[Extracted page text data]

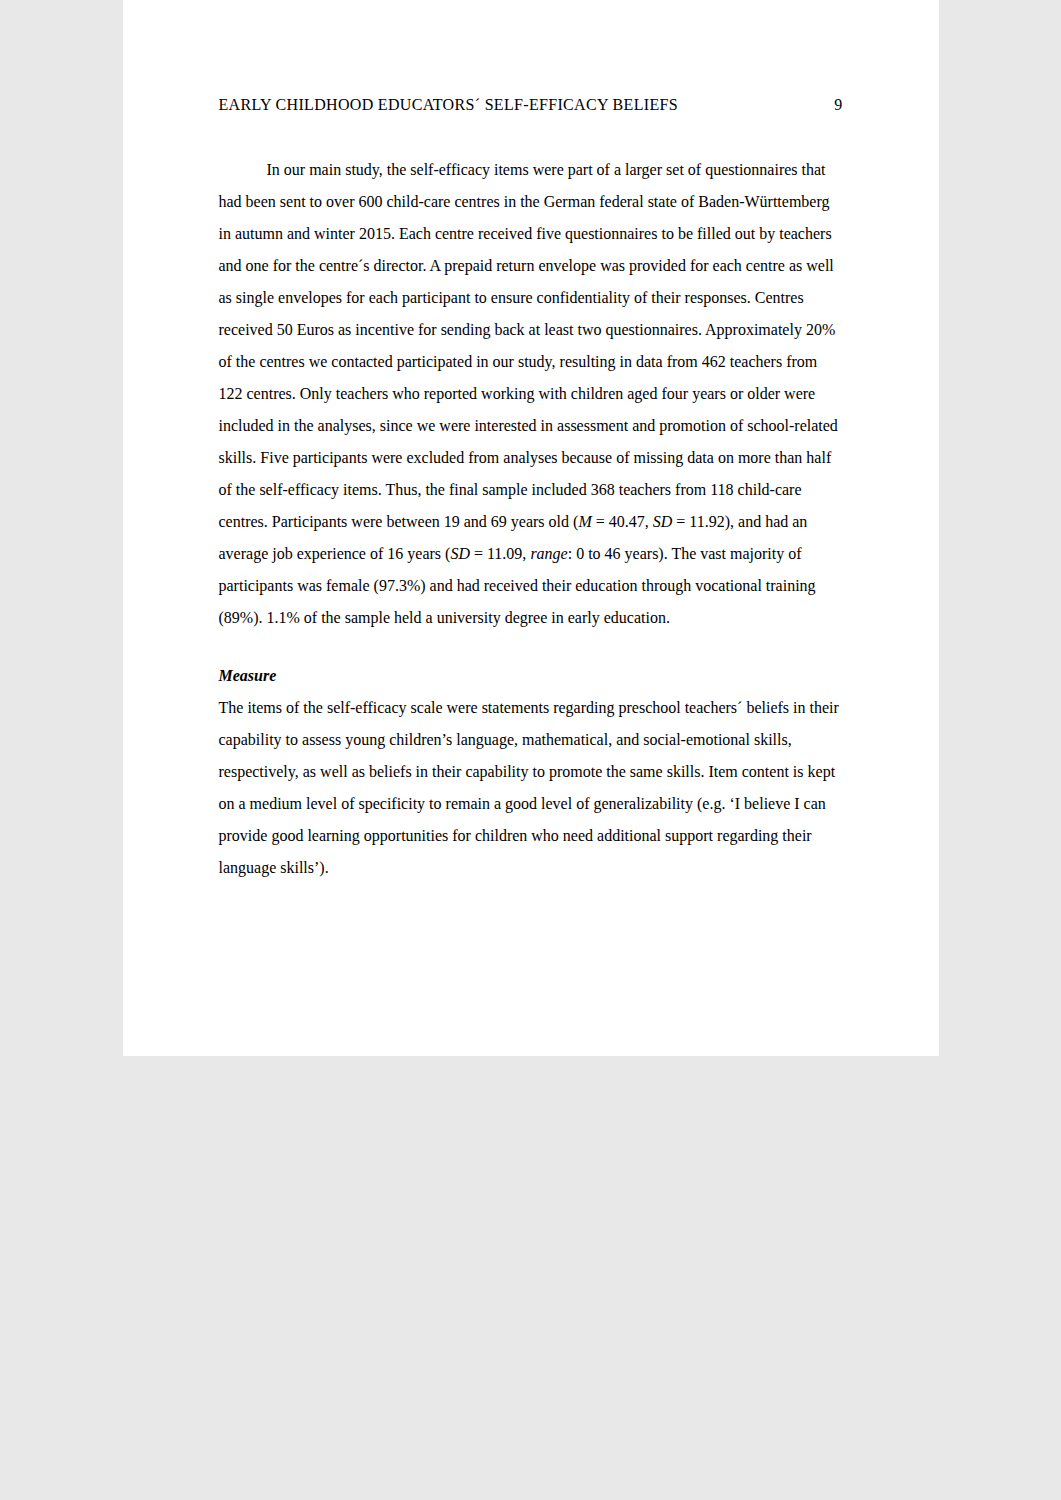Early Childhood Educators´ Self-Efficacy Beliefs 9
In our main study, the self-efficacy items were part of a larger set of questionnaires that had been sent to over 600 child-care centres in the German federal state of Baden-Württemberg in autumn and winter 2015. Each centre received five questionnaires to be filled out by teachers and one for the centre´s director. A prepaid return envelope was provided for each centre as well as single envelopes for each participant to ensure confidentiality of their responses. Centres received 50 Euros as incentive for sending back at least two questionnaires. Approximately 20% of the centres we contacted participated in our study, resulting in data from 462 teachers from 122 centres. Only teachers who reported working with children aged four years or older were included in the analyses, since we were interested in assessment and promotion of school-related skills. Five participants were excluded from analyses because of missing data on more than half of the self-efficacy items. Thus, the final sample included 368 teachers from 118 child-care centres. Participants were between 19 and 69 years old (M = 40.47, SD = 11.92), and had an average job experience of 16 years (SD = 11.09, range: 0 to 46 years). The vast majority of participants was female (97.3%) and had received their education through vocational training (89%). 1.1% of the sample held a university degree in early education.
Measure
The items of the self-efficacy scale were statements regarding preschool teachers´ beliefs in their capability to assess young children’s language, mathematical, and social-emotional skills, respectively, as well as beliefs in their capability to promote the same skills. Item content is kept on a medium level of specificity to remain a good level of generalizability (e.g. ‘I believe I can provide good learning opportunities for children who need additional support regarding their language skills’).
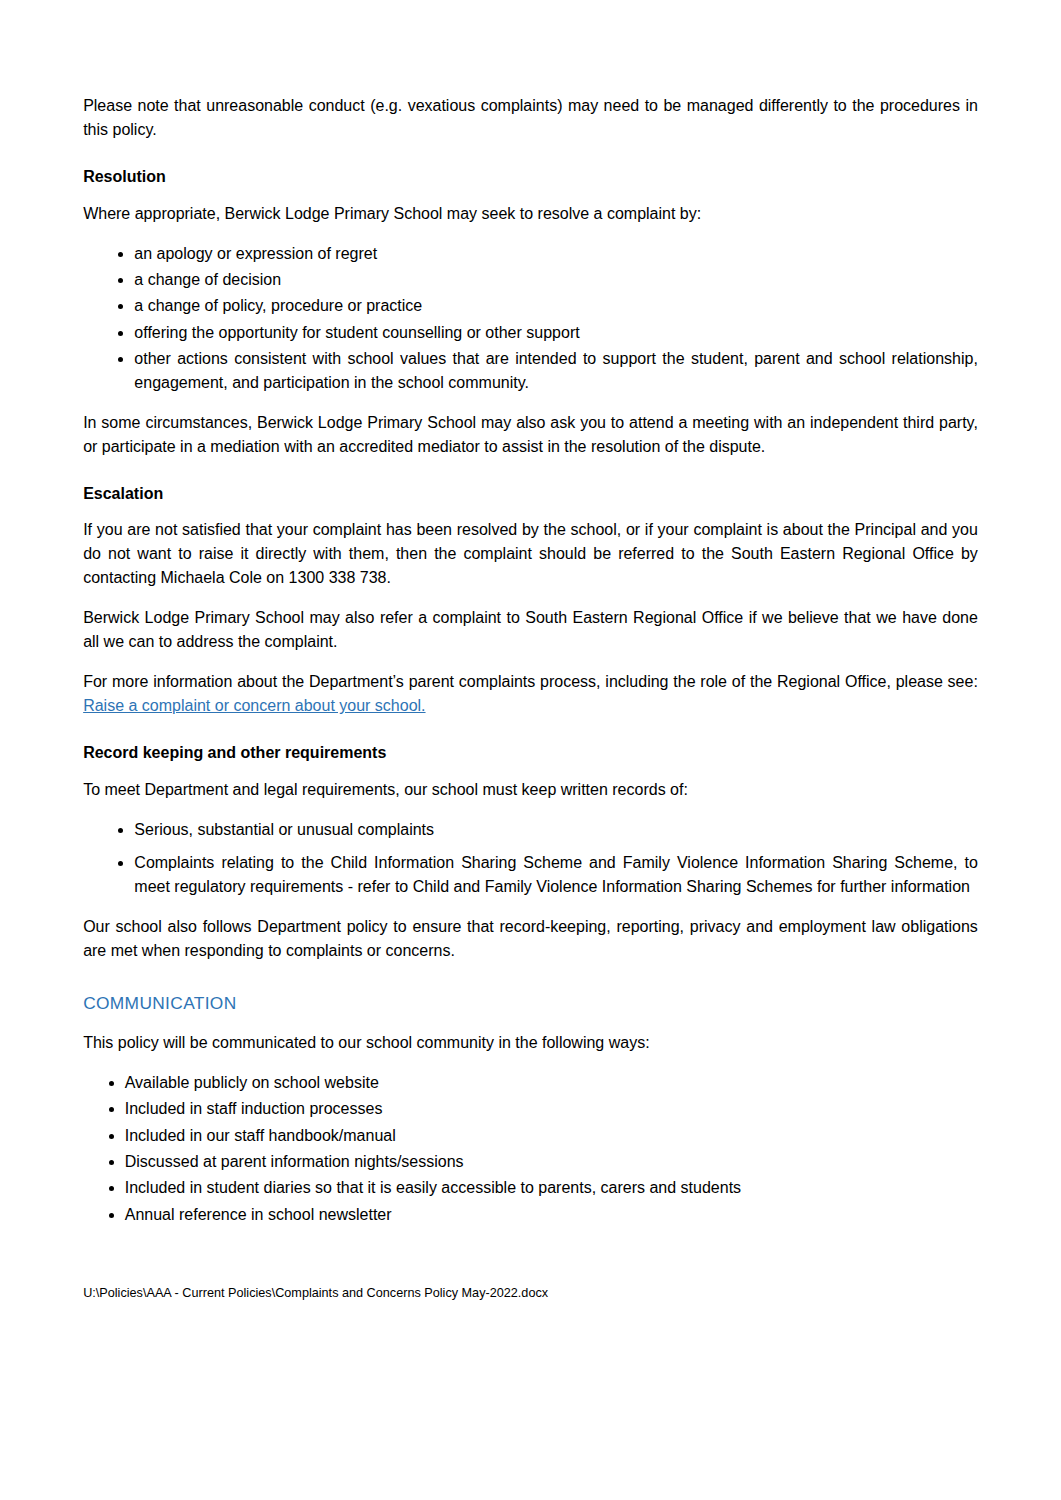Please note that unreasonable conduct (e.g. vexatious complaints) may need to be managed differently to the procedures in this policy.
Resolution
Where appropriate, Berwick Lodge Primary School may seek to resolve a complaint by:
an apology or expression of regret
a change of decision
a change of policy, procedure or practice
offering the opportunity for student counselling or other support
other actions consistent with school values that are intended to support the student, parent and school relationship, engagement, and participation in the school community.
In some circumstances, Berwick Lodge Primary School may also ask you to attend a meeting with an independent third party, or participate in a mediation with an accredited mediator to assist in the resolution of the dispute.
Escalation
If you are not satisfied that your complaint has been resolved by the school, or if your complaint is about the Principal and you do not want to raise it directly with them, then the complaint should be referred to the South Eastern Regional Office by contacting Michaela Cole on 1300 338 738.
Berwick Lodge Primary School may also refer a complaint to South Eastern Regional Office if we believe that we have done all we can to address the complaint.
For more information about the Department’s parent complaints process, including the role of the Regional Office, please see: Raise a complaint or concern about your school.
Record keeping and other requirements
To meet Department and legal requirements, our school must keep written records of:
Serious, substantial or unusual complaints
Complaints relating to the Child Information Sharing Scheme and Family Violence Information Sharing Scheme, to meet regulatory requirements - refer to Child and Family Violence Information Sharing Schemes for further information
Our school also follows Department policy to ensure that record-keeping, reporting, privacy and employment law obligations are met when responding to complaints or concerns.
COMMUNICATION
This policy will be communicated to our school community in the following ways:
Available publicly on school website
Included in staff induction processes
Included in our staff handbook/manual
Discussed at parent information nights/sessions
Included in student diaries so that it is easily accessible to parents, carers and students
Annual reference in school newsletter
U:\Policies\AAA - Current Policies\Complaints and Concerns Policy May-2022.docx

§ WHAT TO PRODUCE:
What are the lines, exactly as written above, from the line with "Serious, substantial or unusual complaints" to the line with "Complaints relating to", both included? Output only those.

§ EXPECTED OUTPUT:
Serious, substantial or unusual complaints
Complaints relating to the Child Information Sharing Scheme and Family Violence Information Sharing Scheme, to meet regulatory requirements - refer to Child and Family Violence Information Sharing Schemes for further information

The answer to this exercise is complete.